→ The problem
Give the username of every participant who posts in the aquarium forum thread below, listing each name only once.

# RIP Larry, Curly and Mo



## NeptunesMom (May 4, 2012)

After thinking I was going to make the snail/ghost shrimp tank work, I came home to fine my ghosties dead . I buried them in the garden, so they will be part of the flowers this year. 

I had a pond snail explosion in my tank a few days ago (like i mean went from probably 10ish snails to over 50 or 60), I think that's what did it. I am at my wits end with these pond snails. I can't kill them (moral dilemma for me), and I can't find anyone who wants them. :frustrated: 

If anyone on here wants some pond snails... let me know.


----------



## InfiniteGlory (Dec 17, 2012)

sorry for your loss. I would say yes to the snails but I already have a few of my own


----------



## MattsBettas (Dec 18, 2012)

Let the snails crash on their own.


----------



## NeptunesMom (May 4, 2012)

MattsBettas said:


> Let the snails crash on their own.


I don't know what you mean. 

Infinateglory: Thanks. I was pretty sad. It's funny because most people don't understand why I would be sad at the loss of a shrimp (it's just a shrimp right?.. um no, it's my pet). I learned a lesson though about research. I thought I had done enough on shrimp, but apparently I had not.


----------



## InfiniteGlory (Dec 17, 2012)

I've been there. Just when you think you have made it over the hump of the learning curve you find out otherwise.

how are the water parameters for the tank? aren't snails more delicate than snails in parameters?


----------



## NeptunesMom (May 4, 2012)

InfiniteGlory said:


> I've been there. Just when you think you have made it over the hump of the learning curve you find out otherwise.
> 
> how are the water parameters for the tank? aren't snails more delicate than snails in parameters?


Snails are pretty hardy. I don't know the parameters, but my mystery snails are fine. They are all growing quick (the one i got in Feb is almost ping pong sized now) and really active. The pond snails seem to be... I'm not really sure but I keep finding them smeared on the edge of the tank glass and I smell snail death coming from the tank (its pretty nasty, and in my bedroom soo yeah). I keep cleaning/scrubbing the glass and doing 75% water changes every couple days. I'm not sure if the mystery snails are killing them or what. It's so frustrating. I love putting anacharis in there because it helps with the water parameters, but every time I get anacharis I have a snail population explosion.


----------



## jesssan2442 (Feb 19, 2013)

you could rehome the snail to a local pond or lake just take a bag of them and set them free!!!


----------



## NeptunesMom (May 4, 2012)

jesssan2442 said:


> you could rehome the snail to a local pond or lake just take a bag of them and set them free!!!


Legally, since I do not know their species I can't just set them free in public waters. They may be an invasive alien species. I was going to put them into my cousins koi pond but my mom and him had a falling out. The unfortunate thing is the only ponds I know of that are privately owned are all so polluted from farm chemicals and animal waste I would know I would be killing them (which violates my moral beliefs regarding killing things).


----------



## InfiniteGlory (Dec 17, 2012)

oops, my post should have said shrimp are more delicate, but I see you understood me anyway.

so yeah, if you smell dead things then I would say that you are correct. something has died. dead snails would cause water problems and that may have affected your shrimp between changes.

As for your snails I know people sell them on ebay so that may be an option. to make sure you don't get anymore from the pet store as the person to clean them to make sure that you don't bring snails home with you. It's no guarantee but it will lessen the amount you may bring home.


----------



## MattsBettas (Dec 18, 2012)

If you stop the filter and let the snail population just keep growing without water changes, they will run the parameters through the roof and kill themselves.


----------



## NeptunesMom (May 4, 2012)

MattsBettas said:


> If you stop the filter and let the snail population just keep growing without water changes, they will run the parameters through the roof and kill themselves.


Oh. I would, but my mystery snails are in there too. It's not a filtered tank, so it's been a pain in the butt changing the water so frequently. I've debated an assassin snail, but I worry they would injure my mystery snail.


----------

→ Entries provided
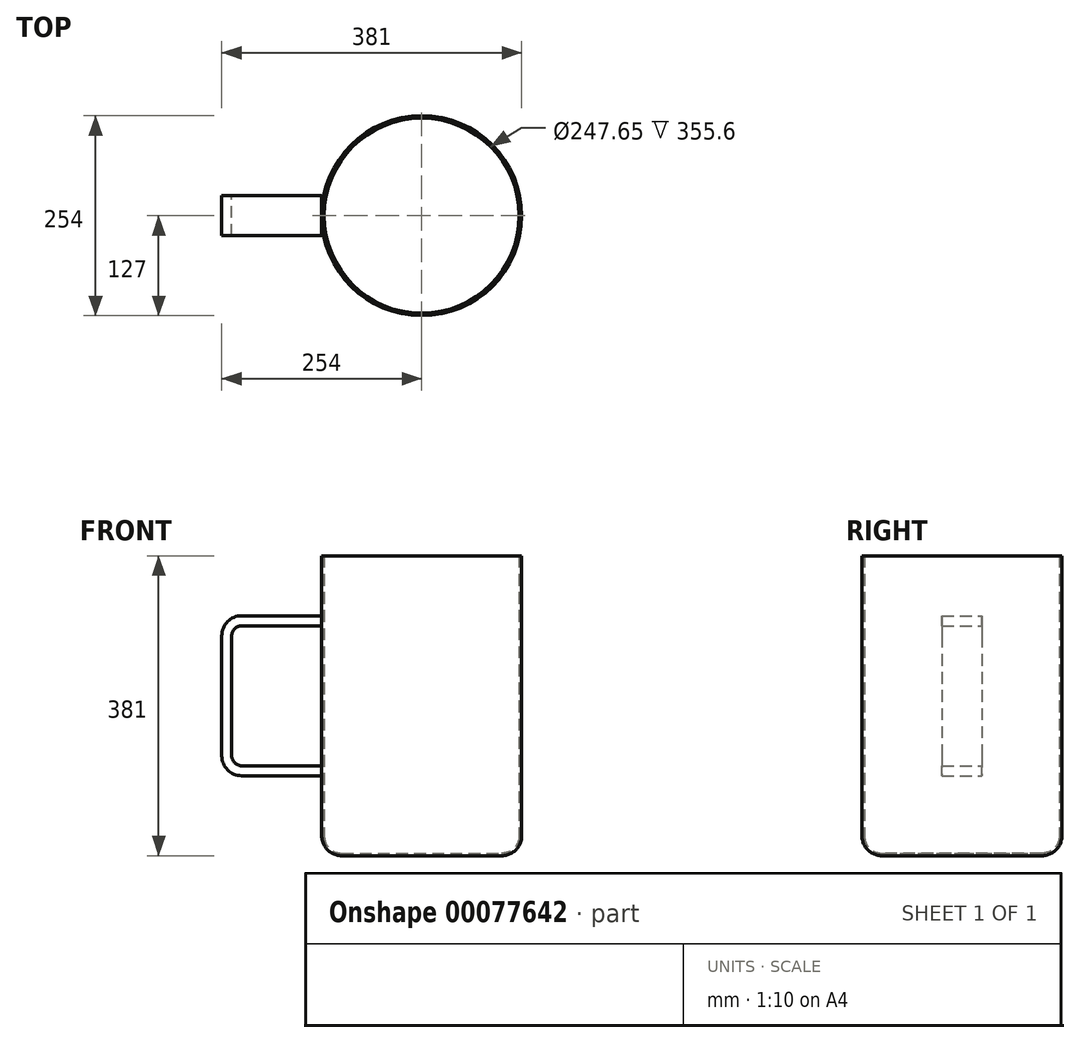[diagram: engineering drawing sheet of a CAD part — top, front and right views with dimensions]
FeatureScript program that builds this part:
==
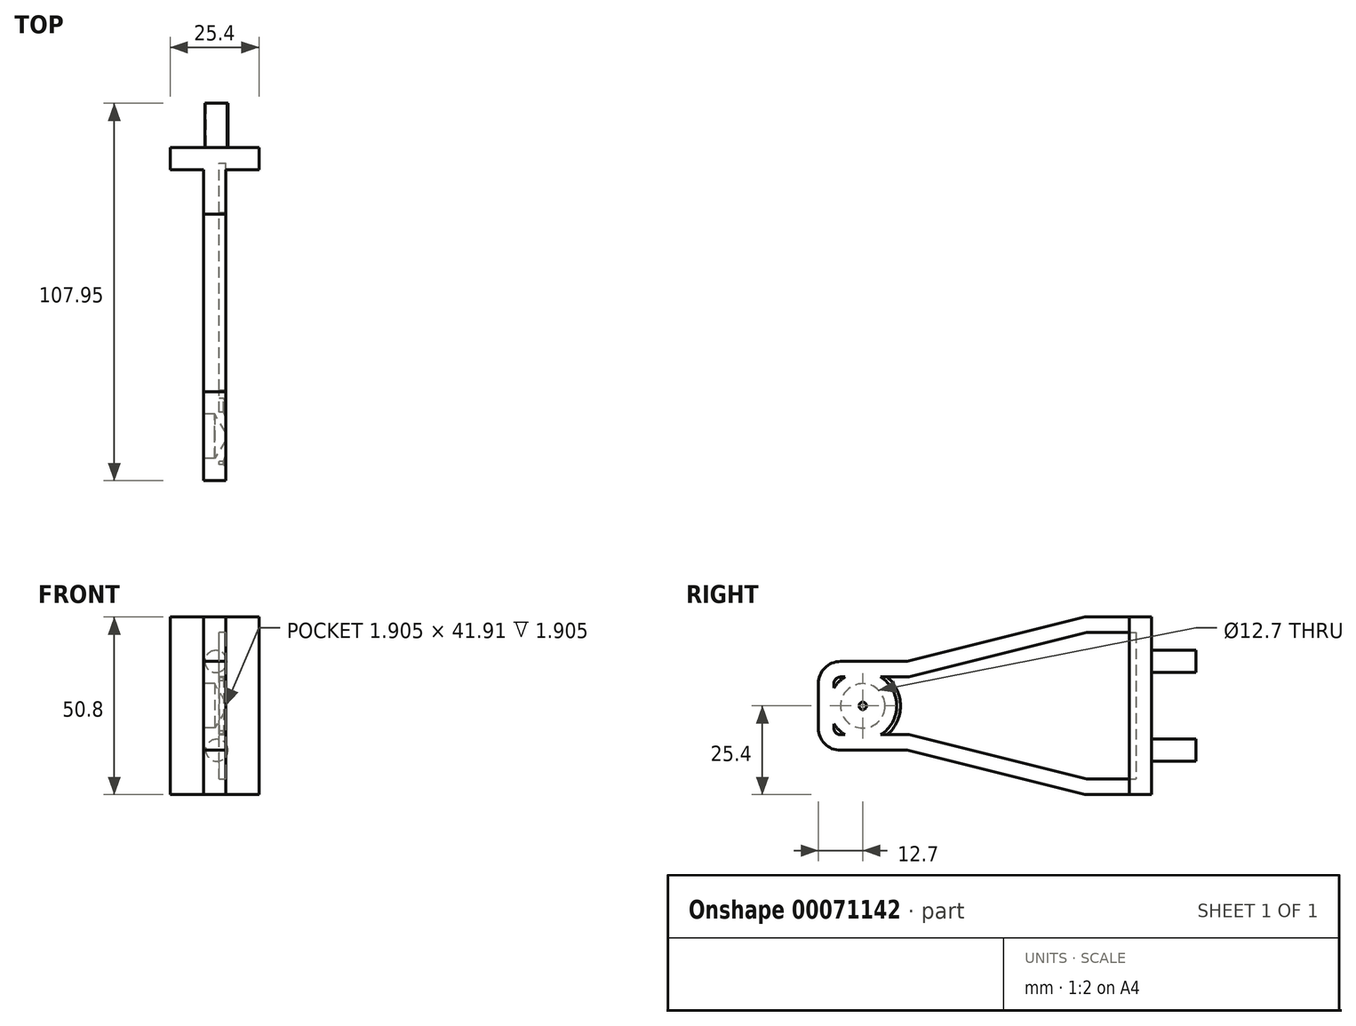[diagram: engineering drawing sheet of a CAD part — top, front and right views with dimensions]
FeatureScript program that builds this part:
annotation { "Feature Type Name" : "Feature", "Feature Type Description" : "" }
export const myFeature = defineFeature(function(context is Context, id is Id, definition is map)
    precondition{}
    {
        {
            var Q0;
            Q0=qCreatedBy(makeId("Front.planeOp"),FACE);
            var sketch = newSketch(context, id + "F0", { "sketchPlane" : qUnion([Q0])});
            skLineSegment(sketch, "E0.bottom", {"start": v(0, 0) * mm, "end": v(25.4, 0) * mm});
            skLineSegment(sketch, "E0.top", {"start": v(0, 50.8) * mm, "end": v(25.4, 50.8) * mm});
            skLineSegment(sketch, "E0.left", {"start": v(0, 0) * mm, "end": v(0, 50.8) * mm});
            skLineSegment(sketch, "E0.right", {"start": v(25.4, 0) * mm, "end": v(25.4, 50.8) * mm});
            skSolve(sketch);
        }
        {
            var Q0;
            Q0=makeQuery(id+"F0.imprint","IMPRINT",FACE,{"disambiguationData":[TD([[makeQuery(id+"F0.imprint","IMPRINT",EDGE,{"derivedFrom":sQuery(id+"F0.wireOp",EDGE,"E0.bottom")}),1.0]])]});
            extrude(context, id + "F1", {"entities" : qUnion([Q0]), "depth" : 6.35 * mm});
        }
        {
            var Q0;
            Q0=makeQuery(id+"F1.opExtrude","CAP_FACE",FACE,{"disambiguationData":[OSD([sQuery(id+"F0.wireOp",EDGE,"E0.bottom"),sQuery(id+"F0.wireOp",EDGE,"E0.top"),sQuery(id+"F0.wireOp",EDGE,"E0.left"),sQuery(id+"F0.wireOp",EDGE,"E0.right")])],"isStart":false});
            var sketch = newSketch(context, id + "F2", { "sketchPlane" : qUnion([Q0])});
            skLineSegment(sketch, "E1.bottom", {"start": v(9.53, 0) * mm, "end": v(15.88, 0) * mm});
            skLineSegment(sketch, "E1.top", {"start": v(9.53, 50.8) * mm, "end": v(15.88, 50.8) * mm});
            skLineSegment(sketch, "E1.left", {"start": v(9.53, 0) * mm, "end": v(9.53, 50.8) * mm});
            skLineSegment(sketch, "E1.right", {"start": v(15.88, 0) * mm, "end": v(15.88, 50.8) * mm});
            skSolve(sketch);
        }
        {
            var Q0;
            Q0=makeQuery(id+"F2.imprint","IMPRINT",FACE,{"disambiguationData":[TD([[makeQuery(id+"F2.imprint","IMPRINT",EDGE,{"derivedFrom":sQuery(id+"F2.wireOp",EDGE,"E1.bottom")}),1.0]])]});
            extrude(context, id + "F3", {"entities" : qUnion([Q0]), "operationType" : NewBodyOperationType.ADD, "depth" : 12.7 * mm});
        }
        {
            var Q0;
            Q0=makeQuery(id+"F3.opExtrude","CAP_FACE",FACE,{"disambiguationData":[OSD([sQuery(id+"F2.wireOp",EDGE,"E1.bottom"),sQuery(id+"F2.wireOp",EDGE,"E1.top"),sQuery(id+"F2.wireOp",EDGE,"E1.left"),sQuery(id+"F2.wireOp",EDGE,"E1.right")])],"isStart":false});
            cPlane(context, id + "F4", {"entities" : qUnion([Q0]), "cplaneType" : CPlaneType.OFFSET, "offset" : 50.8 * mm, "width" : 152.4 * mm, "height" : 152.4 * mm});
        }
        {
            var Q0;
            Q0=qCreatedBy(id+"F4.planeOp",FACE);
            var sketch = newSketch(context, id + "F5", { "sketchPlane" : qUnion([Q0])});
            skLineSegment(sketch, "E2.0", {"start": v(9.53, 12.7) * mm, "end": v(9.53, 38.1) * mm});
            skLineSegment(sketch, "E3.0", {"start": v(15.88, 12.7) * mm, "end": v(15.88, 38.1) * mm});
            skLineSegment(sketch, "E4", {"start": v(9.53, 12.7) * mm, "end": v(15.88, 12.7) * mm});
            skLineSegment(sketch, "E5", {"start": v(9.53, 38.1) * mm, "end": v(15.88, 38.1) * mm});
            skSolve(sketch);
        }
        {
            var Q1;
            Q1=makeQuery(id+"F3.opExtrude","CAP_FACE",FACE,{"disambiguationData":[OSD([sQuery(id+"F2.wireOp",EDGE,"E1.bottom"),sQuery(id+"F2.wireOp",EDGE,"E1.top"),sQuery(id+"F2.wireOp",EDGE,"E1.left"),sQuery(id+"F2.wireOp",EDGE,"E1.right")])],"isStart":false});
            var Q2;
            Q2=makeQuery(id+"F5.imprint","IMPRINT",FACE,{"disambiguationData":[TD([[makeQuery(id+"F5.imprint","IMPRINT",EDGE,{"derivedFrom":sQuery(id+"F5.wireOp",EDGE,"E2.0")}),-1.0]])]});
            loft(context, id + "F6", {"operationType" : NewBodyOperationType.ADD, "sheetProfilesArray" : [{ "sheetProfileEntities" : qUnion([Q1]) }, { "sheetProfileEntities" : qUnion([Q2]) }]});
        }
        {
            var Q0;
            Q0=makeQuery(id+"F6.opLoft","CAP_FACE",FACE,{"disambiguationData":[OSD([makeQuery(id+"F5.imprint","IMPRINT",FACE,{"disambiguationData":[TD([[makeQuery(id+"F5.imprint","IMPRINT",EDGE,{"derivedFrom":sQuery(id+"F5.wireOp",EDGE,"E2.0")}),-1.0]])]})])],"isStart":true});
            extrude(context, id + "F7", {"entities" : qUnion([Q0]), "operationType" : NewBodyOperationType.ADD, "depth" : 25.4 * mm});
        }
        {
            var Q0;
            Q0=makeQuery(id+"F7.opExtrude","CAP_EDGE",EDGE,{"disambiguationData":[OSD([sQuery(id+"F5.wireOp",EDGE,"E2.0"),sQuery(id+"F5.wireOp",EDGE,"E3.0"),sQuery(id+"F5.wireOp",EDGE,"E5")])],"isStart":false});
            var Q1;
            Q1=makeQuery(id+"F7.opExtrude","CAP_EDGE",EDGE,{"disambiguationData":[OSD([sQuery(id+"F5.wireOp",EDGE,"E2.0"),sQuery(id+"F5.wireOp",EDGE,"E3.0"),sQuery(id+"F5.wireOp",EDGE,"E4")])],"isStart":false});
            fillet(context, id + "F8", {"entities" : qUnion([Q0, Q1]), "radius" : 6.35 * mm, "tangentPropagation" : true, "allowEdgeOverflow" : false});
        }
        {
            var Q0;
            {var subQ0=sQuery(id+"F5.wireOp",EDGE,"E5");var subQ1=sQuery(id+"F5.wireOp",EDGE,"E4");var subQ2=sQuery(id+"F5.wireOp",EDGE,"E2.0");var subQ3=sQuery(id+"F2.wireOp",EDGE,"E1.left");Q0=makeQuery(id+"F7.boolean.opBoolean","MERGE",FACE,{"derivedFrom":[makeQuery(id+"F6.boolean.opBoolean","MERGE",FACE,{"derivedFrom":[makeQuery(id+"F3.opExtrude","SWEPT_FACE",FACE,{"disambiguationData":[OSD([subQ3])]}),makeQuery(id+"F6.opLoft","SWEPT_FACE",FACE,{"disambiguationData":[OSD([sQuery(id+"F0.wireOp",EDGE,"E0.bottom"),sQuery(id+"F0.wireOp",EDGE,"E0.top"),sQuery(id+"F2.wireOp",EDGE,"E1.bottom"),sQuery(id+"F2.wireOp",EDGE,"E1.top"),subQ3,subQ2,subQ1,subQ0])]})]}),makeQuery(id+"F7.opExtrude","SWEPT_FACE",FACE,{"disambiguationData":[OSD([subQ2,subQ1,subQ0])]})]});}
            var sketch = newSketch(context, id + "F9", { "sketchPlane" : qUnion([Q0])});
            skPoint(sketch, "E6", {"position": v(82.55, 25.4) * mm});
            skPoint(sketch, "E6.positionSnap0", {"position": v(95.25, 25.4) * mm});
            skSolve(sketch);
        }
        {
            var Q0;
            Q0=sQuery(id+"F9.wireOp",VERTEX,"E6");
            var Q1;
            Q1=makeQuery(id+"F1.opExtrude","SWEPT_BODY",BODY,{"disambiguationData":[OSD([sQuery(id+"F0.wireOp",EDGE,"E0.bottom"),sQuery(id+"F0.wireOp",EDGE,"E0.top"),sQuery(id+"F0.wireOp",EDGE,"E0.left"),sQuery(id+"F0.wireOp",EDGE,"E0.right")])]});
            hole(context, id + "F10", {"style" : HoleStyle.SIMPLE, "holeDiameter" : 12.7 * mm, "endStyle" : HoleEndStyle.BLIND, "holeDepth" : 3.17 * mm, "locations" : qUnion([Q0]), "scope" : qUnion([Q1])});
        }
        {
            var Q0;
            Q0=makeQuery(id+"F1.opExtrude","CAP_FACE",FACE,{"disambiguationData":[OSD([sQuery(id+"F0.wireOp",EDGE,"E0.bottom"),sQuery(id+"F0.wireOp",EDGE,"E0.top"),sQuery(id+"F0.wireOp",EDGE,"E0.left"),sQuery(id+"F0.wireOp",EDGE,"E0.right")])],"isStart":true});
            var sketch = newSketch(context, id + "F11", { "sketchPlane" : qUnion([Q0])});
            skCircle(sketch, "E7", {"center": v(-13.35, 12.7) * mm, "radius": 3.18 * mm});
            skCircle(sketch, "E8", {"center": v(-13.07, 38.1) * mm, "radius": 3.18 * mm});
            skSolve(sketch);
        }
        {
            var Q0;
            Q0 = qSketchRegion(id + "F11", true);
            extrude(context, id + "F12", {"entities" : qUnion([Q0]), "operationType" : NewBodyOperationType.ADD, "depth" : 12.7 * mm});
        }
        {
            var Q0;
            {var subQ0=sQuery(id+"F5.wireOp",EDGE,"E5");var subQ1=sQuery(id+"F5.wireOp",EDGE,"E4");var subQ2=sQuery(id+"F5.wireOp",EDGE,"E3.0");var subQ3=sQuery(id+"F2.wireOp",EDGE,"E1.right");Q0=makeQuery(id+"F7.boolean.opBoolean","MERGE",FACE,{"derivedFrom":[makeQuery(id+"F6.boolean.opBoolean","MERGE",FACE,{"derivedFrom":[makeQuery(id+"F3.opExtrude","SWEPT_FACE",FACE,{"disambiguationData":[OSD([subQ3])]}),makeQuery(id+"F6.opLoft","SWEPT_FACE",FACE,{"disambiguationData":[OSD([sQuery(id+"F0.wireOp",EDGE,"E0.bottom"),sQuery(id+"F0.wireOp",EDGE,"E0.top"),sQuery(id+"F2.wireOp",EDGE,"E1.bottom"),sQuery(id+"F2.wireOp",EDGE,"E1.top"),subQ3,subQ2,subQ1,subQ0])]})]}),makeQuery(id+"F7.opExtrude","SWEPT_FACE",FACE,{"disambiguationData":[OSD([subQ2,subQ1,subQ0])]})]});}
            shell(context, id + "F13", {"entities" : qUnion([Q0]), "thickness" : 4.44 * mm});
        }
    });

→ Answer for the task
NeptunesMom, InfiniteGlory, MattsBettas, jesssan2442